* Your goal: Rewrite all of the material below, changing "bar" to "column" and keeping everything else the same. Omit the pictures.

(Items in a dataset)
++++++++++

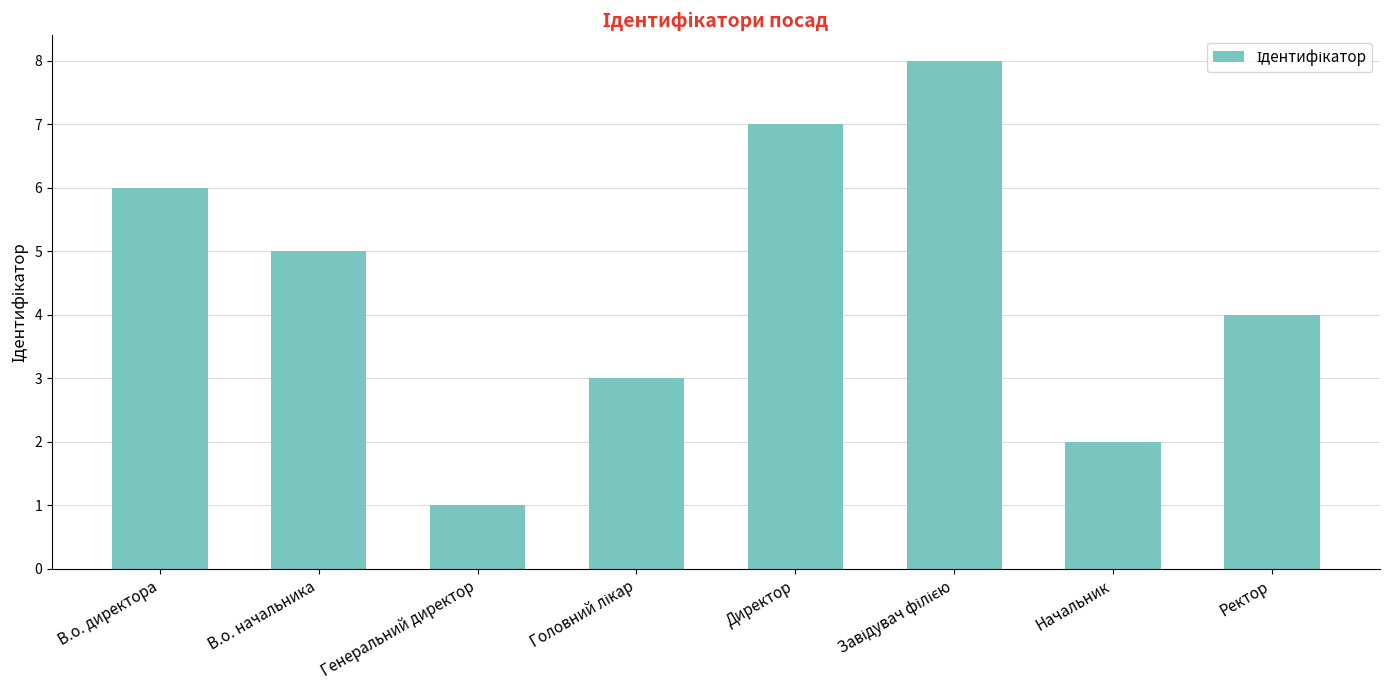

What is the label of the 2nd bar from the right?

Начальник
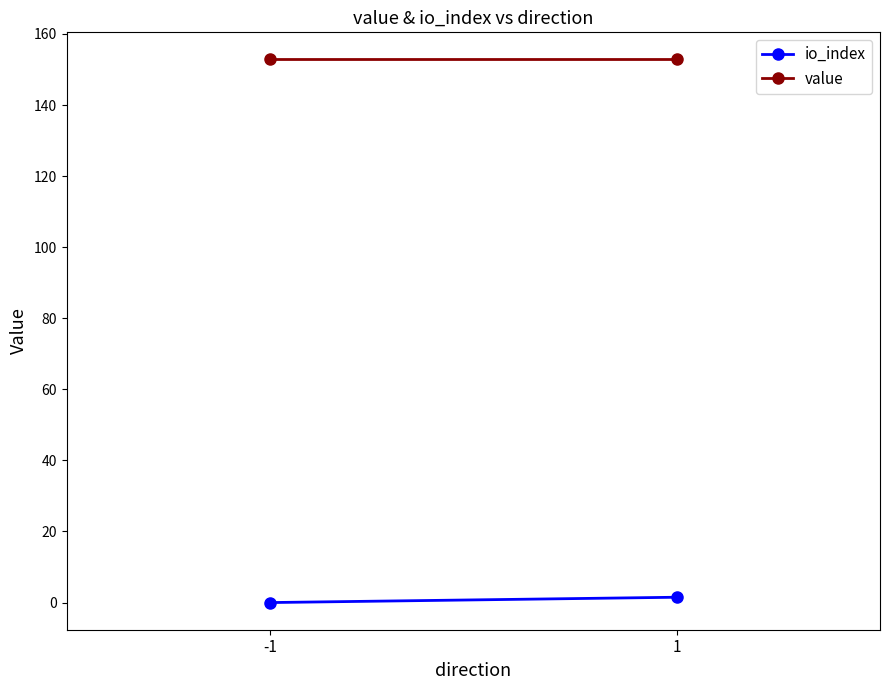

What are all the series names shown in the legend?

io_index, value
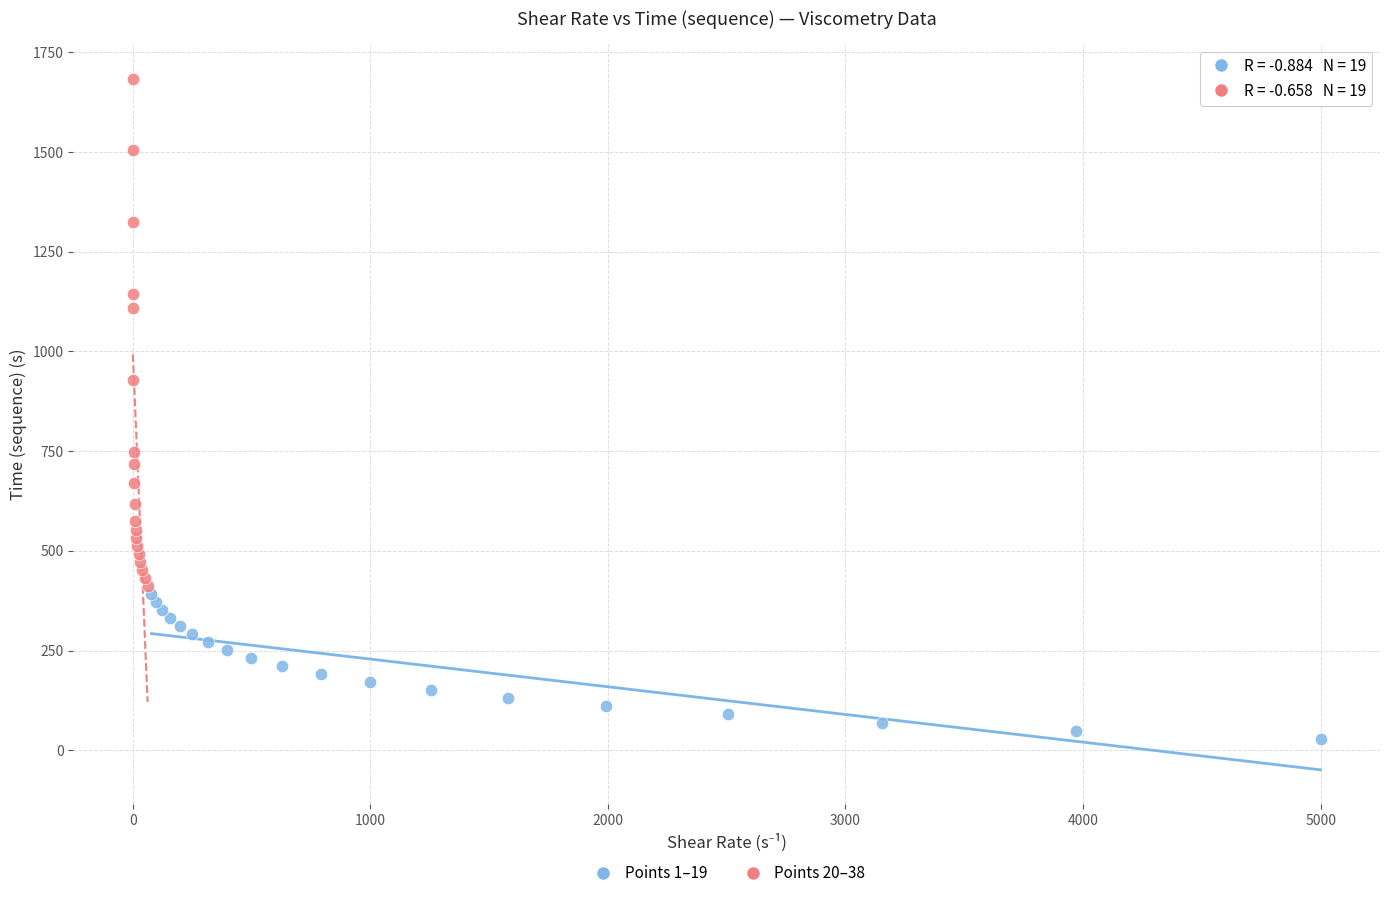

Which series has the largest Y range (max minus min)?

Points 20–38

++++++++++

* Your solution:
What is the label of the 2nd column from the right?

Начальник

What are all the series names shown in the legend?

io_index, value

Which series has the largest Y range (max minus min)?

Points 20–38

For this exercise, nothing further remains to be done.